### Work request
Using the data below, return the stretch from the line that contains "M 727,508 L 741,511 L 737,526 L 723,523 Z" through the line that contains "M 572,231 L 589,118", both included, exactly as it stands and nothing beyond it.

(Stored data entries)

────────────────────────────────────────

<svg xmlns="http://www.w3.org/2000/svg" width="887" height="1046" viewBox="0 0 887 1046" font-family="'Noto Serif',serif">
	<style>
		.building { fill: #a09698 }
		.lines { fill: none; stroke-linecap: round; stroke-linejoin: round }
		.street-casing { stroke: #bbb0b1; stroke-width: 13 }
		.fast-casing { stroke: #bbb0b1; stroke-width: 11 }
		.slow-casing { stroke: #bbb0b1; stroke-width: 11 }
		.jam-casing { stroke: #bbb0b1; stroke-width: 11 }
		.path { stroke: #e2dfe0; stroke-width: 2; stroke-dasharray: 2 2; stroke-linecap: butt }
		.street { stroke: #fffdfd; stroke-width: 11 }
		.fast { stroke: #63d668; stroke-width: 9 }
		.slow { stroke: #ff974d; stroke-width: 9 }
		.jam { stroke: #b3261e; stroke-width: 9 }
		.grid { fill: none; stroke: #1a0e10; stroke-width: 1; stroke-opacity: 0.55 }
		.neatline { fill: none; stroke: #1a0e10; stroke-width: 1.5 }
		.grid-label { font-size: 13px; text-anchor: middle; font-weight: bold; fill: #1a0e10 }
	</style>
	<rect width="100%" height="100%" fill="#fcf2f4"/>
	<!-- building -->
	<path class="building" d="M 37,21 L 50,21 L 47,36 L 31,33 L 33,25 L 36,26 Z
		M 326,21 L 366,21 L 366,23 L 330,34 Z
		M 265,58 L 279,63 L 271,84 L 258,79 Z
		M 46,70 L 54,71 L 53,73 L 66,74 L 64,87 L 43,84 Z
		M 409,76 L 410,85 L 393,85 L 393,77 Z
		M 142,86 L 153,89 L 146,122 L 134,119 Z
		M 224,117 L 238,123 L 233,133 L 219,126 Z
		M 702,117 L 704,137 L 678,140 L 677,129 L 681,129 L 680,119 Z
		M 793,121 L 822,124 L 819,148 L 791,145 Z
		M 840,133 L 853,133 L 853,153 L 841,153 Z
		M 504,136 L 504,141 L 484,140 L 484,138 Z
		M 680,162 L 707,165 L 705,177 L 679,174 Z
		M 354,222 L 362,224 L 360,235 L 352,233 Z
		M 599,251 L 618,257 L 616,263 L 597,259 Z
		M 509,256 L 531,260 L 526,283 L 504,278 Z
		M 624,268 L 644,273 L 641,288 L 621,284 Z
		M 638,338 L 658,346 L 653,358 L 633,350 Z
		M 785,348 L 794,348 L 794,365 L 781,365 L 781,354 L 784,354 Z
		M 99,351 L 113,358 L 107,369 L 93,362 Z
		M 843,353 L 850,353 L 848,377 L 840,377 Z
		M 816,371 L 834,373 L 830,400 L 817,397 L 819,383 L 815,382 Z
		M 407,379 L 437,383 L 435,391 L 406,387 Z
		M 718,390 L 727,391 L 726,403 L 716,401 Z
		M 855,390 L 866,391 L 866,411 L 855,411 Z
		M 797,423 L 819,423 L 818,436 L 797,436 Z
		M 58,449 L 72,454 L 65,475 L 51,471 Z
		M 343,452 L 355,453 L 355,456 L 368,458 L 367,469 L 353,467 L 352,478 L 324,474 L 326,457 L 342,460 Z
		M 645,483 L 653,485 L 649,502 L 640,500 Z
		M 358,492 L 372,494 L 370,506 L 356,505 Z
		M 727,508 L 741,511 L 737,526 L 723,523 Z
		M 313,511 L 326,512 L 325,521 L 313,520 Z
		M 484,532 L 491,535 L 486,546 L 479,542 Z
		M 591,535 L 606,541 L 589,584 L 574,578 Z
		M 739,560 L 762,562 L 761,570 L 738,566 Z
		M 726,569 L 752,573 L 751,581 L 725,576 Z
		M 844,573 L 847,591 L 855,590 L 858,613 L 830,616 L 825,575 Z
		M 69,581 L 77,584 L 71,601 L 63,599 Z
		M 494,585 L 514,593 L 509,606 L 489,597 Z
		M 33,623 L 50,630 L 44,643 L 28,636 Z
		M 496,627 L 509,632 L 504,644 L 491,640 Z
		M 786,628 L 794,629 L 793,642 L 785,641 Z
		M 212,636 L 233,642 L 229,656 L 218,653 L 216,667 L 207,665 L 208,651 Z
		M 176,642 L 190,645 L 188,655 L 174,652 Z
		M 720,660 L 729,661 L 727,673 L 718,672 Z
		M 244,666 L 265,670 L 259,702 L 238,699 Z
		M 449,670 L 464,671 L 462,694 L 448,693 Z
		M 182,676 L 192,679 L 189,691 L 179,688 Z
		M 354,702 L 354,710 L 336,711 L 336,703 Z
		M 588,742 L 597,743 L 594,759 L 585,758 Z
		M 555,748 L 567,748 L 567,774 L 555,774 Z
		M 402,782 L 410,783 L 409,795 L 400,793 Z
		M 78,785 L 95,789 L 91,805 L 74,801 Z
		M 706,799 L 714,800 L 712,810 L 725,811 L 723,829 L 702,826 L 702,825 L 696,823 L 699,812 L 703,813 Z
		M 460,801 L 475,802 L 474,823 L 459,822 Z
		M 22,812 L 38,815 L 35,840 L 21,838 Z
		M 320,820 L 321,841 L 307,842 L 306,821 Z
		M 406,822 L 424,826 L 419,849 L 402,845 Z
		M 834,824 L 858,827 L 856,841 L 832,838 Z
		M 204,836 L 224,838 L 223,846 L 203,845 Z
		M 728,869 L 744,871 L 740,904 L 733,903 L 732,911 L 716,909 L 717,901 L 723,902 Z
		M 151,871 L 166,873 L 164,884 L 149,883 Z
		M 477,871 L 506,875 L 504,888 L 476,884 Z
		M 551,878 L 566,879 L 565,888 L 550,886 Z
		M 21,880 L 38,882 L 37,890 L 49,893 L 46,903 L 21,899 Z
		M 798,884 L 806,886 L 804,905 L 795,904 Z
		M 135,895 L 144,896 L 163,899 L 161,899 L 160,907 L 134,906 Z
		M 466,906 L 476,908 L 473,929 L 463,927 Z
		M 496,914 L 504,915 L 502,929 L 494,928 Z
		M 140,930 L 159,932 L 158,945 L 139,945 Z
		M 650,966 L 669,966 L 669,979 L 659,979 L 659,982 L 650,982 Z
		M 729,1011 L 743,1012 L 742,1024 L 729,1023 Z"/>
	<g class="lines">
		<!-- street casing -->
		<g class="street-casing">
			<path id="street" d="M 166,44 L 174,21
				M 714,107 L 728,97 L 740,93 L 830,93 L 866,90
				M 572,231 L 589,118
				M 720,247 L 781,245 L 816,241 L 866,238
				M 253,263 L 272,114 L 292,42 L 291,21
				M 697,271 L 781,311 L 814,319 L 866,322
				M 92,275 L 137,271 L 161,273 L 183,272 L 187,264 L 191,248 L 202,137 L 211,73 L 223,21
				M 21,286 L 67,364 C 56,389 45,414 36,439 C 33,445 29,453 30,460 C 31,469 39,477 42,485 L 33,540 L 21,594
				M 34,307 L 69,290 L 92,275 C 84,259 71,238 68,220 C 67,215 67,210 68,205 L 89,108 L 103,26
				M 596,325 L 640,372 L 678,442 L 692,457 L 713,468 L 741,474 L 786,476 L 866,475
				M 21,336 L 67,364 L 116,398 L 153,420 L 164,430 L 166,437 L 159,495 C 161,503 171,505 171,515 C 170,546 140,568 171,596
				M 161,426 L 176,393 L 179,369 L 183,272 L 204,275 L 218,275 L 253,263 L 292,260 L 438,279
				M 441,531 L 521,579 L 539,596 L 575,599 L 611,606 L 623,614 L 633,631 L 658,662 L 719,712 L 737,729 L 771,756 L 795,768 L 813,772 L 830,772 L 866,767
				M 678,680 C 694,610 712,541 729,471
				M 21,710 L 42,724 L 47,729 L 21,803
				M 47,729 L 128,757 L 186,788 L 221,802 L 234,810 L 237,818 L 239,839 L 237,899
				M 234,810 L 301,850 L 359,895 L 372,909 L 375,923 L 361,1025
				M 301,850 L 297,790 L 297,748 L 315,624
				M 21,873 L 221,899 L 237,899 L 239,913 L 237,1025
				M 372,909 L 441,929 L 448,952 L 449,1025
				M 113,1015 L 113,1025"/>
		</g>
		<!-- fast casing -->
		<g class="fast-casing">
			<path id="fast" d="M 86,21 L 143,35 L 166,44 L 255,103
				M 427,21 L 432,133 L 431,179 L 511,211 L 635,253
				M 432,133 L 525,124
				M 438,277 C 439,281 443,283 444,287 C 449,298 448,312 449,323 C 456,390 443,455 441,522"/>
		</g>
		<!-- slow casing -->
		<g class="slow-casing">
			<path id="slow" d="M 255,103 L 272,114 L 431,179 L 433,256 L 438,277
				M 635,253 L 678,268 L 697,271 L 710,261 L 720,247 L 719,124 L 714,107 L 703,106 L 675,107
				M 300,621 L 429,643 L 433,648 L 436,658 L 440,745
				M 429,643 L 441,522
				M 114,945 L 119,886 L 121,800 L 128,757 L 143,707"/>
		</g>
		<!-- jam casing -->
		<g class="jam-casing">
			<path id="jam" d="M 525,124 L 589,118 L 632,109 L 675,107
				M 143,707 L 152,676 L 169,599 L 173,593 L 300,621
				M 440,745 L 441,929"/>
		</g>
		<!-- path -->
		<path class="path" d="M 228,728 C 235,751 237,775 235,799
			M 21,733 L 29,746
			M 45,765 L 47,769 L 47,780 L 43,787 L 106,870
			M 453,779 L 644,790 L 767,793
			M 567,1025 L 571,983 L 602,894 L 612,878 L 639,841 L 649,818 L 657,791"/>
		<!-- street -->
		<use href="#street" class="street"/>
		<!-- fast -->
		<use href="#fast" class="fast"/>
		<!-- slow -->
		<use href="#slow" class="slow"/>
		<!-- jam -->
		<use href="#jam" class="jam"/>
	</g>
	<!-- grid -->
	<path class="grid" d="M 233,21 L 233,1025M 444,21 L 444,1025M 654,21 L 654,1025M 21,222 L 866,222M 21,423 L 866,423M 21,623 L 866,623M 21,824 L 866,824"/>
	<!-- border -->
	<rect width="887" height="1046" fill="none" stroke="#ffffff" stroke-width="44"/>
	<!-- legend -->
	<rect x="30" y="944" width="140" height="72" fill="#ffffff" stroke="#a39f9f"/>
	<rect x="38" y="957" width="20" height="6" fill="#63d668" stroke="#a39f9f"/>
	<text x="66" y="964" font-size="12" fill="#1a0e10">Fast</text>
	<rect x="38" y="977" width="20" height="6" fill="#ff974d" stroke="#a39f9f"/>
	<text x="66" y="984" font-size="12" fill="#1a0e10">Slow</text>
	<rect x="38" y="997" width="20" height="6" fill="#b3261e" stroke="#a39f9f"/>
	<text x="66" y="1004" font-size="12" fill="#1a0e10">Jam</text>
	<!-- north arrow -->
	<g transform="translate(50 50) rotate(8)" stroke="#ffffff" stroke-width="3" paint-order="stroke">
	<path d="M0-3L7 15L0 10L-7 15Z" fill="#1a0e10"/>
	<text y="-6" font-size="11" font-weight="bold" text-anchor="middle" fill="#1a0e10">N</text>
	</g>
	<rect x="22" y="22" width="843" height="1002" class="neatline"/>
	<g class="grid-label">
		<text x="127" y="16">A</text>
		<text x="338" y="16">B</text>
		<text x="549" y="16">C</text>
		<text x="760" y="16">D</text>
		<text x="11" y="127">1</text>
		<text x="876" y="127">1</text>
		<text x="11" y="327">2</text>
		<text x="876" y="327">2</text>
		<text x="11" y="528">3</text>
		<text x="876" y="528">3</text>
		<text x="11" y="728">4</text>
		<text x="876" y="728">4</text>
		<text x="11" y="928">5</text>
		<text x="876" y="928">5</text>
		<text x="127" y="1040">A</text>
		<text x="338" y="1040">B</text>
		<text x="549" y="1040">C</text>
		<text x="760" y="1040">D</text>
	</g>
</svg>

────────────────────────────────────────

### Solved problem
		M 727,508 L 741,511 L 737,526 L 723,523 Z
		M 313,511 L 326,512 L 325,521 L 313,520 Z
		M 484,532 L 491,535 L 486,546 L 479,542 Z
		M 591,535 L 606,541 L 589,584 L 574,578 Z
		M 739,560 L 762,562 L 761,570 L 738,566 Z
		M 726,569 L 752,573 L 751,581 L 725,576 Z
		M 844,573 L 847,591 L 855,590 L 858,613 L 830,616 L 825,575 Z
		M 69,581 L 77,584 L 71,601 L 63,599 Z
		M 494,585 L 514,593 L 509,606 L 489,597 Z
		M 33,623 L 50,630 L 44,643 L 28,636 Z
		M 496,627 L 509,632 L 504,644 L 491,640 Z
		M 786,628 L 794,629 L 793,642 L 785,641 Z
		M 212,636 L 233,642 L 229,656 L 218,653 L 216,667 L 207,665 L 208,651 Z
		M 176,642 L 190,645 L 188,655 L 174,652 Z
		M 720,660 L 729,661 L 727,673 L 718,672 Z
		M 244,666 L 265,670 L 259,702 L 238,699 Z
		M 449,670 L 464,671 L 462,694 L 448,693 Z
		M 182,676 L 192,679 L 189,691 L 179,688 Z
		M 354,702 L 354,710 L 336,711 L 336,703 Z
		M 588,742 L 597,743 L 594,759 L 585,758 Z
		M 555,748 L 567,748 L 567,774 L 555,774 Z
		M 402,782 L 410,783 L 409,795 L 400,793 Z
		M 78,785 L 95,789 L 91,805 L 74,801 Z
		M 706,799 L 714,800 L 712,810 L 725,811 L 723,829 L 702,826 L 702,825 L 696,823 L 699,812 L 703,813 Z
		M 460,801 L 475,802 L 474,823 L 459,822 Z
		M 22,812 L 38,815 L 35,840 L 21,838 Z
		M 320,820 L 321,841 L 307,842 L 306,821 Z
		M 406,822 L 424,826 L 419,849 L 402,845 Z
		M 834,824 L 858,827 L 856,841 L 832,838 Z
		M 204,836 L 224,838 L 223,846 L 203,845 Z
		M 728,869 L 744,871 L 740,904 L 733,903 L 732,911 L 716,909 L 717,901 L 723,902 Z
		M 151,871 L 166,873 L 164,884 L 149,883 Z
		M 477,871 L 506,875 L 504,888 L 476,884 Z
		M 551,878 L 566,879 L 565,888 L 550,886 Z
		M 21,880 L 38,882 L 37,890 L 49,893 L 46,903 L 21,899 Z
		M 798,884 L 806,886 L 804,905 L 795,904 Z
		M 135,895 L 144,896 L 163,899 L 161,899 L 160,907 L 134,906 Z
		M 466,906 L 476,908 L 473,929 L 463,927 Z
		M 496,914 L 504,915 L 502,929 L 494,928 Z
		M 140,930 L 159,932 L 158,945 L 139,945 Z
		M 650,966 L 669,966 L 669,979 L 659,979 L 659,982 L 650,982 Z
		M 729,1011 L 743,1012 L 742,1024 L 729,1023 Z"/>
	<g class="lines">
		<!-- street casing -->
		<g class="street-casing">
			<path id="street" d="M 166,44 L 174,21
				M 714,107 L 728,97 L 740,93 L 830,93 L 866,90
				M 572,231 L 589,118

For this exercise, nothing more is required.